Love ‘em or hate ‘em (much like your favorite football team or the rival team you despise) Super Bowl Ads are a perennial barometer of our nation’s collective zeitgeist. Since a single 30-second ad placement can cost five million dollars, you can bet there’s a lot of valuable marketing brainpower behind each one. Sure, there are always a couple epic fails (looking at you, car commercial that was actually about a man choking on a cashew), but for the most part, these ads are a pretty decent reflection of what America’s thinking, watching, and of course, buying.
So what takeaways from this year’s battle of the brands can you use in your own TruScribe videos?
1. Nostalgia is always relevant.
We saw the Backstreet Boys crooning “I want it that way” about Flamin’ Hot Nacho Doritos. The Dude from Big Lebowski casually switched up his legendary drink order in favor of Stella Artois (alongside a Carrie Bradshaw cameo). Campy horror film “I Know What You Did Last Summer” somehow factored into a sales pitch for Olay. The message was pretty clear: if you were hip to pop culture in the 90s, you’re probably sitting on your couch watching the Super Bowl and thinking about what to eat, drink, or put on your face today.
Whiteboard video lesson? Don’t be afraid to stick with what’s iconic. The stop sign. The dollar sign. The play button. Icons are icons because they are simple, memorable, and impactful. (Much like The Dude, they abide).
2. Molds were made to be broken.
Zoe Kravitz whispered her way through the world’s first ASMR commercial; dreamed up by Michelob Ultra to target a super-specific audience, it also got plenty of people talking (and Googling Auto Sensory Meridian Response). T-Mobile steered away from traditional video by showing us a string of texts instead. Burger King rolled vintage footage of Andy Warhol eating a Whopper with a simple hashtag that was as wacky as it was intriguing.
What can you apply to your whiteboard video? You can always go beyond the whiteboard with TruScribe. We can draw over a live action video. We can annotate your actual website with meaningful drawings. We can turn your whiteboard video into a multimedia presentation. (Also, if you liked that T-Mobile ad, you should know we’ve created some pretty cool text videos.

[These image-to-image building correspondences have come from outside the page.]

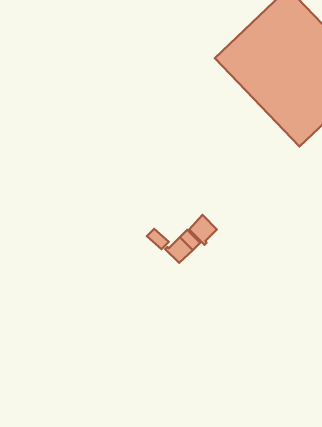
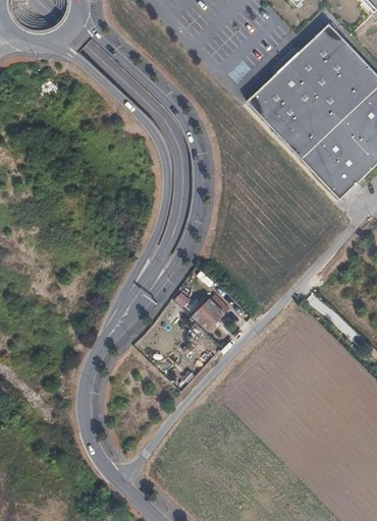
building: [189,215,217,245] -> none

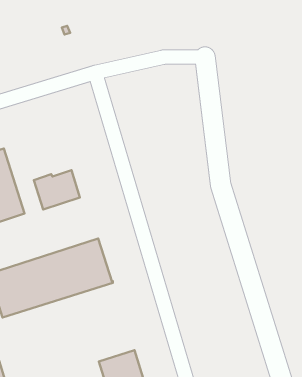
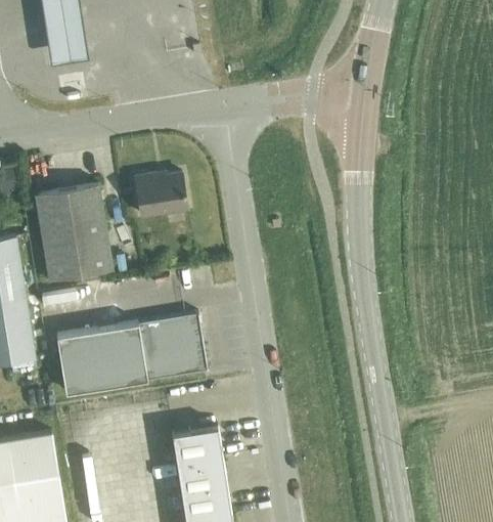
building: [34,170,80,209] -> [134,174,187,217]
building: none -> [171,427,222,465]

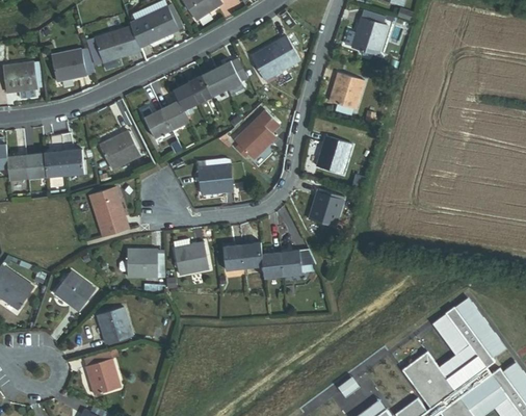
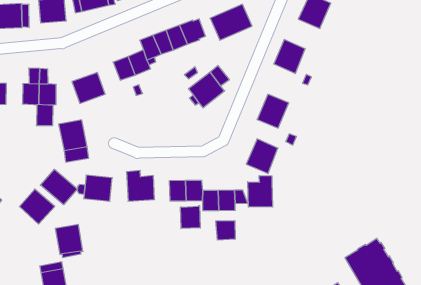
building: [24,154,45,179] -> [36,105,53,126]
building: [198,164,232,194] -> none
building: none -> [248,176,273,207]
building: none -> [40,169,77,205]
building: none -> [180,206,200,229]
building: none -> [216,221,235,240]

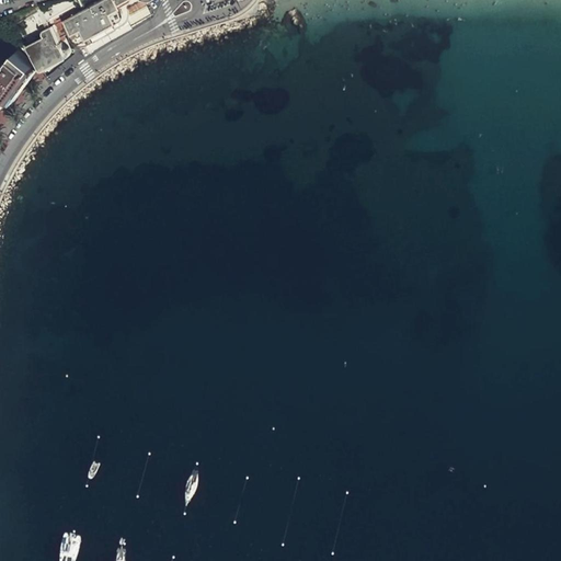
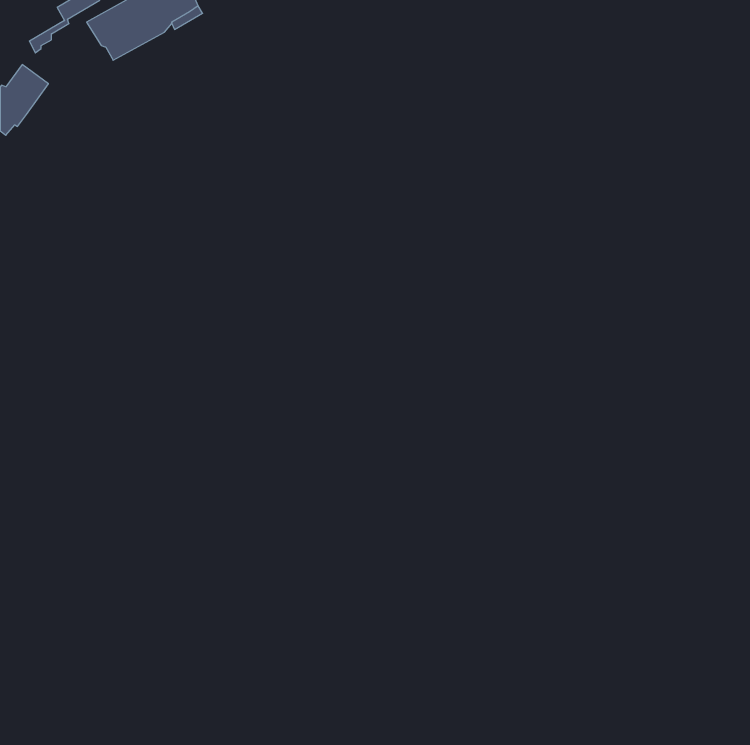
building: [27,21,70,66] -> none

They’re actually aligned with our Scribology principles. Element of surprise, and all that.) If you love working with us but you just want your video to look different from time to time, all you need to do is ask! Also, hashtags. People love those.
3. People are compelled by imaginative stories.
It was universally acknowledged that Amazon had the most successful Super Bowl commercial. Not only did that ad take a basic yet thought-provoking premise (ideas for Alexa that didn’t make the cut) and put some serious star power behind it (Harrison Ford, Forest Whitaker, and the ladies from Broad City), it had all of us wondering what a dog would order from Amazon, should it have the power.
How to work this into your next whiteboard animation video? You already know that telling your story gets results. But put some imagination into it. What if your HR department could be illustrated as a flock of birds? Could you stretch a Star Wars metaphor across a video about investment plans? Trust us, you can. (Well, we can. We’ll help you.)
4. When in doubt, cross over.
Taco Bell and T-Mobile. Stella Artois and Dos Equis. Amazon Echo and Pringles. And of course, the surprisingly effective collab between Bud Light and Game of Thrones. There were a lot of co-promotions in this year’s Super Bowl Ads, especially for those of us watching closely.
When can you use this idea with a whiteboard video? Don’t just post a video on a website and tell people to watch it. Tie it into something people are already experiencing, like a company meeting, a PowerPoint presentation, or even an email. Or talk to us about creating other assets from your video. A poster for your breakroom- an infographic- a helpful handout. There’s a stuffed squirrel named Zippy that exists as a TruScribe video artifact. You have options!